▶ _REQUIRED ACTION_: An exact copy of every entry is the required answer.

(THE DATA Opens)

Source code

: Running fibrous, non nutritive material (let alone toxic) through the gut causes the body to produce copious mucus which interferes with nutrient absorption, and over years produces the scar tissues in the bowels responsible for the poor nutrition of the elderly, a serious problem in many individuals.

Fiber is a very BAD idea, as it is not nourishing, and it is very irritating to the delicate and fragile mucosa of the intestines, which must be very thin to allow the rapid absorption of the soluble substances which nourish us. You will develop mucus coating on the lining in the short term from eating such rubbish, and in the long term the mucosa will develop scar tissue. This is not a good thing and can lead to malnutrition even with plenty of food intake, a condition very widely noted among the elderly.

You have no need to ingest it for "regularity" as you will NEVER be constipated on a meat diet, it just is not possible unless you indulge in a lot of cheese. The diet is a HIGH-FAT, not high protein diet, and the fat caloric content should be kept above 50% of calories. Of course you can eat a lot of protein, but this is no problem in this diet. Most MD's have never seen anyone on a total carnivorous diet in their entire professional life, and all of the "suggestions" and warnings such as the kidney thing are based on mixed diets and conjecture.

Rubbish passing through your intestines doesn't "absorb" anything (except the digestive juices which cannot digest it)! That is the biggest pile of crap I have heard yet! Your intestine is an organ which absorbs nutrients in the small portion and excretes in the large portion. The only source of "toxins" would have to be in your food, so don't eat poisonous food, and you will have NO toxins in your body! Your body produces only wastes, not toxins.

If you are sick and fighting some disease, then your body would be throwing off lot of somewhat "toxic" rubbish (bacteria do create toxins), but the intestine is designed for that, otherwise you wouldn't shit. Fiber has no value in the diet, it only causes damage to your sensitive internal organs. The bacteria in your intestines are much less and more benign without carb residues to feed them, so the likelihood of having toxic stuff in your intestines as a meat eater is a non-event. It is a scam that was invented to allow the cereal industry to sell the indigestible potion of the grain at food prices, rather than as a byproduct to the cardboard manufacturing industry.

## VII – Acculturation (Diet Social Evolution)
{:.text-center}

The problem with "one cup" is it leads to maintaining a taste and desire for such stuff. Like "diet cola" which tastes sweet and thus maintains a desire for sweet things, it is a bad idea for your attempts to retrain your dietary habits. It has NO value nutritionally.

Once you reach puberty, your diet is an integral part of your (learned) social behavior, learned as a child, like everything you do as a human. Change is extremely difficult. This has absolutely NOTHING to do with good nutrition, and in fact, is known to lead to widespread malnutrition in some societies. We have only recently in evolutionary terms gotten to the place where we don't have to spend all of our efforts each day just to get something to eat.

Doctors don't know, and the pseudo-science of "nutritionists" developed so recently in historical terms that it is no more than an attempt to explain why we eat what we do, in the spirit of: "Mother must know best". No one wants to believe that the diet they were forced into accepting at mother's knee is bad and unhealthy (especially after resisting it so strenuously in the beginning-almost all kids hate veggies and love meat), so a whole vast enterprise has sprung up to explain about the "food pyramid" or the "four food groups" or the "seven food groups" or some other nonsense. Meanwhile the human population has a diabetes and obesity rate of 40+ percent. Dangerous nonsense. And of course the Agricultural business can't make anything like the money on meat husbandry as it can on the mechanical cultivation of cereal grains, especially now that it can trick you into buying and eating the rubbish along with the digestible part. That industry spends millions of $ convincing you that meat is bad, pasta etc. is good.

(THE DATA Closes)

▶ _ANSWER TO THE EXERCISE_:
Source code

: Running fibrous, non nutritive material (let alone toxic) through the gut causes the body to produce copious mucus which interferes with nutrient absorption, and over years produces the scar tissues in the bowels responsible for the poor nutrition of the elderly, a serious problem in many individuals.

Fiber is a very BAD idea, as it is not nourishing, and it is very irritating to the delicate and fragile mucosa of the intestines, which must be very thin to allow the rapid absorption of the soluble substances which nourish us. You will develop mucus coating on the lining in the short term from eating such rubbish, and in the long term the mucosa will develop scar tissue. This is not a good thing and can lead to malnutrition even with plenty of food intake, a condition very widely noted among the elderly.

You have no need to ingest it for "regularity" as you will NEVER be constipated on a meat diet, it just is not possible unless you indulge in a lot of cheese. The diet is a HIGH-FAT, not high protein diet, and the fat caloric content should be kept above 50% of calories. Of course you can eat a lot of protein, but this is no problem in this diet. Most MD's have never seen anyone on a total carnivorous diet in their entire professional life, and all of the "suggestions" and warnings such as the kidney thing are based on mixed diets and conjecture.

Rubbish passing through your intestines doesn't "absorb" anything (except the digestive juices which cannot digest it)! That is the biggest pile of crap I have heard yet! Your intestine is an organ which absorbs nutrients in the small portion and excretes in the large portion. The only source of "toxins" would have to be in your food, so don't eat poisonous food, and you will have NO toxins in your body! Your body produces only wastes, not toxins.

If you are sick and fighting some disease, then your body would be throwing off lot of somewhat "toxic" rubbish (bacteria do create toxins), but the intestine is designed for that, otherwise you wouldn't shit. Fiber has no value in the diet, it only causes damage to your sensitive internal organs. The bacteria in your intestines are much less and more benign without carb residues to feed them, so the likelihood of having toxic stuff in your intestines as a meat eater is a non-event. It is a scam that was invented to allow the cereal industry to sell the indigestible potion of the grain at food prices, rather than as a byproduct to the cardboard manufacturing industry.

## VII – Acculturation (Diet Social Evolution)
{:.text-center}

The problem with "one cup" is it leads to maintaining a taste and desire for such stuff. Like "diet cola" which tastes sweet and thus maintains a desire for sweet things, it is a bad idea for your attempts to retrain your dietary habits. It has NO value nutritionally.

Once you reach puberty, your diet is an integral part of your (learned) social behavior, learned as a child, like everything you do as a human. Change is extremely difficult. This has absolutely NOTHING to do with good nutrition, and in fact, is known to lead to widespread malnutrition in some societies. We have only recently in evolutionary terms gotten to the place where we don't have to spend all of our efforts each day just to get something to eat.

Doctors don't know, and the pseudo-science of "nutritionists" developed so recently in historical terms that it is no more than an attempt to explain why we eat what we do, in the spirit of: "Mother must know best". No one wants to believe that the diet they were forced into accepting at mother's knee is bad and unhealthy (especially after resisting it so strenuously in the beginning-almost all kids hate veggies and love meat), so a whole vast enterprise has sprung up to explain about the "food pyramid" or the "four food groups" or the "seven food groups" or some other nonsense. Meanwhile the human population has a diabetes and obesity rate of 40+ percent. Dangerous nonsense. And of course the Agricultural business can't make anything like the money on meat husbandry as it can on the mechanical cultivation of cereal grains, especially now that it can trick you into buying and eating the rubbish along with the digestible part. That industry spends millions of $ convincing you that meat is bad, pasta etc. is good.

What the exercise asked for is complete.